Bank of England shirks historic rate hike despite warning of longer inflation
The Bank of England today shirked the biggest interest rate hike since the late 1980s despite inflation threatening to run hot for months.
Borrowing costs climbed 50 basis points to 2.25 per cent, their highest since November 2008 and the seventh rise in a row, the Bank announced.
Before the decision, City economists and markets had warned governor Andrew Bailey and co could slam the brakes on the economy with a huge 75 basis point rise to prevent inflation being stoked by prime minister Truss’s £150bn energy support package.
UK interest rates have rocketed this year
However, the Bank drew attention to the prime minister’s spending splurge, warning it will “add to inflationary pressures in the medium term”.
The comments illustrate fiscal and monetary policy are pulling in different directions. The Bank is attempting to push prices down by taming spending, while the government is trying to protect household and businesses’ finances.

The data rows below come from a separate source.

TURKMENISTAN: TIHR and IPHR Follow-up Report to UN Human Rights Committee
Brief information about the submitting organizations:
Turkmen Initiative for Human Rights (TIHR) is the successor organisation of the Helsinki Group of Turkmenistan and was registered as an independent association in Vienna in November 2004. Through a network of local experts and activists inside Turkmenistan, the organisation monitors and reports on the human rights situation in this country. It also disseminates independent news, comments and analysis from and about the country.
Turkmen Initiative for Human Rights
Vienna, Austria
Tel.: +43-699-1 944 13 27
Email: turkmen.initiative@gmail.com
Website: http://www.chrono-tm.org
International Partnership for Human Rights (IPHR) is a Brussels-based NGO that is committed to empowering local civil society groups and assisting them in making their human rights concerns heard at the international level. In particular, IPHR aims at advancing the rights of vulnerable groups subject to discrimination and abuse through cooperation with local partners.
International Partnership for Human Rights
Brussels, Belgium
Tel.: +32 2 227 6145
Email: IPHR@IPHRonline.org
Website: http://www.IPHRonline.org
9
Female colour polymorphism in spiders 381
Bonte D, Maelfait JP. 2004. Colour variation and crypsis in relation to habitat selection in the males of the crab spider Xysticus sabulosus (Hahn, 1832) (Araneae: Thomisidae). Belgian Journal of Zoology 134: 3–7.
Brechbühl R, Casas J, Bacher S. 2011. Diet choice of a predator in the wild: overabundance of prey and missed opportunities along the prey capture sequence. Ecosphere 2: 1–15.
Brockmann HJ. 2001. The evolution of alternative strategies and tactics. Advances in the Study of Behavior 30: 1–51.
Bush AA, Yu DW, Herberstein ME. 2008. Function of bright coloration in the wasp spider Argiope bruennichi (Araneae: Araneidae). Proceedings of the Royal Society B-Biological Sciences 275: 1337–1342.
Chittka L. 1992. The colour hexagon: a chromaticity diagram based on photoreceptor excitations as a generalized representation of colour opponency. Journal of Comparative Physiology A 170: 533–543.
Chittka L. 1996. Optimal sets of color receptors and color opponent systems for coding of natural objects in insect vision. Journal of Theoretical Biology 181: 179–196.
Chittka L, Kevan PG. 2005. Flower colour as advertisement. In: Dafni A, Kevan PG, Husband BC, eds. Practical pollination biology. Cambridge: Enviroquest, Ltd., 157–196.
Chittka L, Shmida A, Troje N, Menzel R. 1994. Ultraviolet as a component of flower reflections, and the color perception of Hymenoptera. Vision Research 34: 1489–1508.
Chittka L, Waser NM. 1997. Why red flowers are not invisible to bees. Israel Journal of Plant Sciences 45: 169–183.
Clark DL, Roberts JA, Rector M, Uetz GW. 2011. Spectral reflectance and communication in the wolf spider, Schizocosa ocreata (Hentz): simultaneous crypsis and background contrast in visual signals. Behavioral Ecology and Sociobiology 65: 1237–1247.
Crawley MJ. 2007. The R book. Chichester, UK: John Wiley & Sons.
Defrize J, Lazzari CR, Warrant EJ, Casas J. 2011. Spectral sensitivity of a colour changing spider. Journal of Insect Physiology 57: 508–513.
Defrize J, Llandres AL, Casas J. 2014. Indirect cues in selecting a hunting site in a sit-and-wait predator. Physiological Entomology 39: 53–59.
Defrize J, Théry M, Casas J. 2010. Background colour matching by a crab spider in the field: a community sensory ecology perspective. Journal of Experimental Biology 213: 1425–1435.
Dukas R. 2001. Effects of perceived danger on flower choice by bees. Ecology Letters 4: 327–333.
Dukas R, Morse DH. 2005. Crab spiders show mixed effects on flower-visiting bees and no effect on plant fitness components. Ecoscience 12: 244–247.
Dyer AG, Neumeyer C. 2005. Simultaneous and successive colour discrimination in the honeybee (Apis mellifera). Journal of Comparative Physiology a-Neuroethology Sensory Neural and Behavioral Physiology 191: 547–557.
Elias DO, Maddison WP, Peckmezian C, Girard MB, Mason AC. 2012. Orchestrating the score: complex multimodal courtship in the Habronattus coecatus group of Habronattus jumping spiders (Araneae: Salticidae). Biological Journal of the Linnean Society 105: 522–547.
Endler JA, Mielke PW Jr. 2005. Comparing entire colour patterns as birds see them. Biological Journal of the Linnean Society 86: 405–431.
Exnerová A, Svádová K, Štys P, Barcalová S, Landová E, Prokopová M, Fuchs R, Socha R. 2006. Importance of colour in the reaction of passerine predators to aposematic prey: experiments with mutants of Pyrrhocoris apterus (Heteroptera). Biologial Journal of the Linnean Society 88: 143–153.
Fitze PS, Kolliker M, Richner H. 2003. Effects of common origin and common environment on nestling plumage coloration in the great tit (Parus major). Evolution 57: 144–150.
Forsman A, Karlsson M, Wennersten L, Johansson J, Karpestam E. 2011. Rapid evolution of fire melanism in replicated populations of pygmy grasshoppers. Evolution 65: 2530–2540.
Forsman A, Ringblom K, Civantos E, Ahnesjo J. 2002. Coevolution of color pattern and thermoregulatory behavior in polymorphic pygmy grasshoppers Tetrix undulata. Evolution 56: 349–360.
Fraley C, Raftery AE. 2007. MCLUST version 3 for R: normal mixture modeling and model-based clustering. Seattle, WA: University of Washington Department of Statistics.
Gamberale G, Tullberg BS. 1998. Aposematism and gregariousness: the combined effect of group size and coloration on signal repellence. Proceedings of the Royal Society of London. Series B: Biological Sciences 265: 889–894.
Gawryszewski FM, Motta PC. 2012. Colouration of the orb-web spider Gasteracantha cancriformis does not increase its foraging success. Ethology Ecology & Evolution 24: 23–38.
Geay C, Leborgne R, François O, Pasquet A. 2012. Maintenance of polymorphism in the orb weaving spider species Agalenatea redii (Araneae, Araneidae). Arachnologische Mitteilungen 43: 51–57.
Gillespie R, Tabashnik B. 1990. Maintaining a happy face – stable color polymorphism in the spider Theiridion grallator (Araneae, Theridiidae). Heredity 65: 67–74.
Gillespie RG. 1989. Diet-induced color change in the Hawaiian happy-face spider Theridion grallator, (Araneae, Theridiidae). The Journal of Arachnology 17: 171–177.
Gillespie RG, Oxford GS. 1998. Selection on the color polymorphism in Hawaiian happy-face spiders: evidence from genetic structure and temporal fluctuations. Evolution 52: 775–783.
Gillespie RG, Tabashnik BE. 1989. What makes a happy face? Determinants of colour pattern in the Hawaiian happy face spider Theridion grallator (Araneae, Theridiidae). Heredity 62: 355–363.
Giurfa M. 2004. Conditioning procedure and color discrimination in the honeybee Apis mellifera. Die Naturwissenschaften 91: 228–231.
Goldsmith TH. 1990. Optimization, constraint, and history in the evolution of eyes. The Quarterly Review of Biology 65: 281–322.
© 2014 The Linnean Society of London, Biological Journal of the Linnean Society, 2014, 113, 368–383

Three members of the nine-strong rate setting committee backed the larger move, underlining the Bank’s anxiety over inflation becoming a long-term problem is intensifying.
The cost of living has surged to nearly five times the Bank’s two per cent target, forcing rate setters to heap financial pain on households and businesses in a bid to cool the economy.
They have now lifted rates 215 basis points since last December. Today marked the second 50 basis point rise in a row, but such moves are rare. It matches the biggest hike in the Bank’s 25 years of independence.
Successive large hikes have been “driven by the government’s plans to dramatically loosen fiscal policy,” Paul Dales, chief UK economist at Capital Economics, said.
Kitty Ussher, chief economist at the Institute of Directors and a former Labour MP, said Truss’s “stimulus package” forced the Bank to judge “rates need to continue rising”.
Markets think they could peak at near five per cent next year.
Higher interest rates make it more attractive to save and costlier to borrow, curbing spending and prices.
Britain may already be in the teeth of a recession, caused by firms and consumers retreating in response to higher prices and rates, the Bank forecast.
Prices are up 9.9 per cent over the last year, the fastest acceleration in nearly 40 years. Inflation has been above the Bank’s goal since July 2021.
Annual UK CPI inflation
London’s FTSE 100 dropped after the announcement, while the pound lost some early gains, but was still up against the US dollar.
The cost of living support package will shield household and businesses’ finances from the energy price shock, likely keeping demand far above supply.
The prime minister has frozen household energy bills at £2,500 for two years and will cover around half of the cost of businesses’ gas and electricity bills for six months.
Without the extra support, Brits were staring down the barrel of the worst hit to their living standards on record.
Her chancellor, Kwasi Kwarteng, will tomorrow elaborate on those plans at a mini-budget. He will inject further stimulus into the economy by reversing the 1.25 percentage point national insurance hike and six percentage point corporation tax rise.
At its last meeting in August, the Bank forecast a 15-month long recession beginning at the end of this year. It also said inflation was set to peak above 13 per cent.
Truss’s measures will probably shorten the slump and curb the inflation summit to 11 per cent, the Bank said.
For the first time in years, the monetary policy committee was split three ways. Five backed a 50 point move, including governor Bailey, while three favoured the steeper rise. One backed a 25 basis point increase.
The Bank will also start selling bonds, a process known as quantitative tightening, it said.